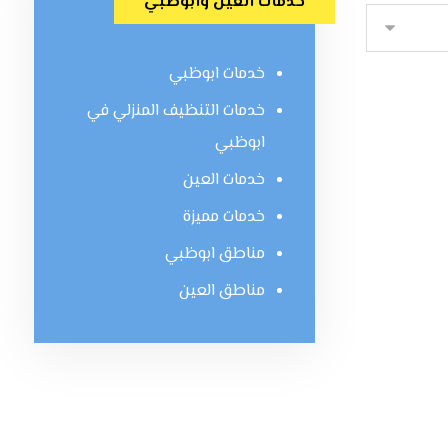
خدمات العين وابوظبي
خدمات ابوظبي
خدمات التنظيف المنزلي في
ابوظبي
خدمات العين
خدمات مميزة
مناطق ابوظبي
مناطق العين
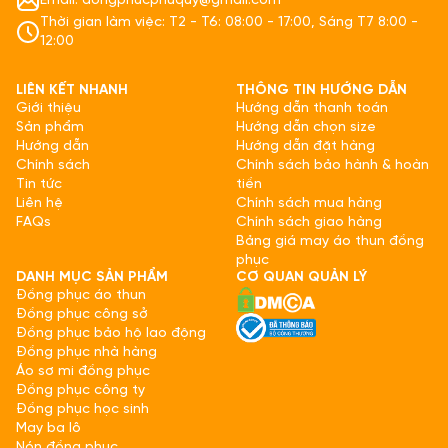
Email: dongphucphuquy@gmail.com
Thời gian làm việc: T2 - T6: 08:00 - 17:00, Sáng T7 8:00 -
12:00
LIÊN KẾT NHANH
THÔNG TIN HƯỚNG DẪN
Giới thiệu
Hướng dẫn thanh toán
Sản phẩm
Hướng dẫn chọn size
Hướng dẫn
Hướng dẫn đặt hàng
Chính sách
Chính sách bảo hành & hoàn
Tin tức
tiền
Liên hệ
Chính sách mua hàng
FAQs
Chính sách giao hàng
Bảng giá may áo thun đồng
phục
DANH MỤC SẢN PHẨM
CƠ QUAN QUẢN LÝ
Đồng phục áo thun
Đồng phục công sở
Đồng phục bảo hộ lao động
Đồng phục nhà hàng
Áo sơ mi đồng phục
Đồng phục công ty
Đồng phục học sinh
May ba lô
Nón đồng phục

•••

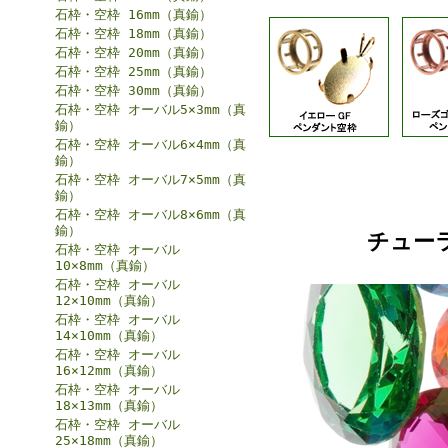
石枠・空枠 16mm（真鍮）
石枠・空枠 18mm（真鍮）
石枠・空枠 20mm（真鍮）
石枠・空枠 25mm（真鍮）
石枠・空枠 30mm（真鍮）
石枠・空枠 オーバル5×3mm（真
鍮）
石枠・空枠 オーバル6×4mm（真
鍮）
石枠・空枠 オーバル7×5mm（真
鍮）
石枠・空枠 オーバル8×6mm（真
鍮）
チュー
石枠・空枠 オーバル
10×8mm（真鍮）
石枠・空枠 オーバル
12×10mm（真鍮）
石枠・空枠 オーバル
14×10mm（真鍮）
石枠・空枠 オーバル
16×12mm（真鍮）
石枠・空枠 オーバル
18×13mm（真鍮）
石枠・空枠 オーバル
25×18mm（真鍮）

•••

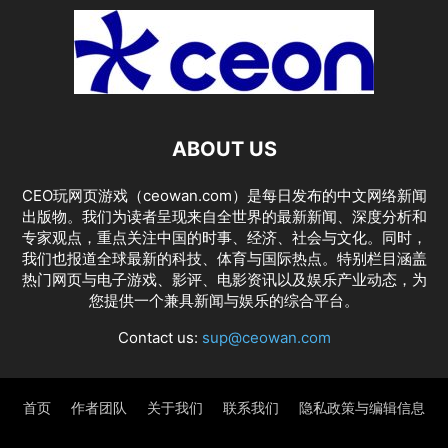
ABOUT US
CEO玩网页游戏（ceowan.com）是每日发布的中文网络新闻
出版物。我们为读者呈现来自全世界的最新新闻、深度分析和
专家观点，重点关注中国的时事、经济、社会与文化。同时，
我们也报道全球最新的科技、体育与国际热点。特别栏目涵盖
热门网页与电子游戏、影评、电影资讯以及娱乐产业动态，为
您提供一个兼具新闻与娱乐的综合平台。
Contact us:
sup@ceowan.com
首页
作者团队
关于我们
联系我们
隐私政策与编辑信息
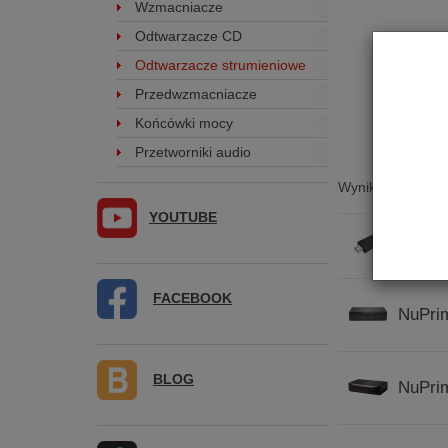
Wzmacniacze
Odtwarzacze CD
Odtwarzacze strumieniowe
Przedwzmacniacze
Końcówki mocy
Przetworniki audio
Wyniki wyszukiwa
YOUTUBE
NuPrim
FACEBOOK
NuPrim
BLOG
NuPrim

•••

> _EXERCISE GOAL_: Transcribe the lines of the items from the line containing "خدمات العين وابوظبي" to the line containing "مناطق العين", both included, reproducing each line without any change.

> _RESPONSE_:
خدمات العين وابوظبي
خدمات ابوظبي
خدمات التنظيف المنزلي في
ابوظبي
خدمات العين
خدمات مميزة
مناطق ابوظبي
مناطق العين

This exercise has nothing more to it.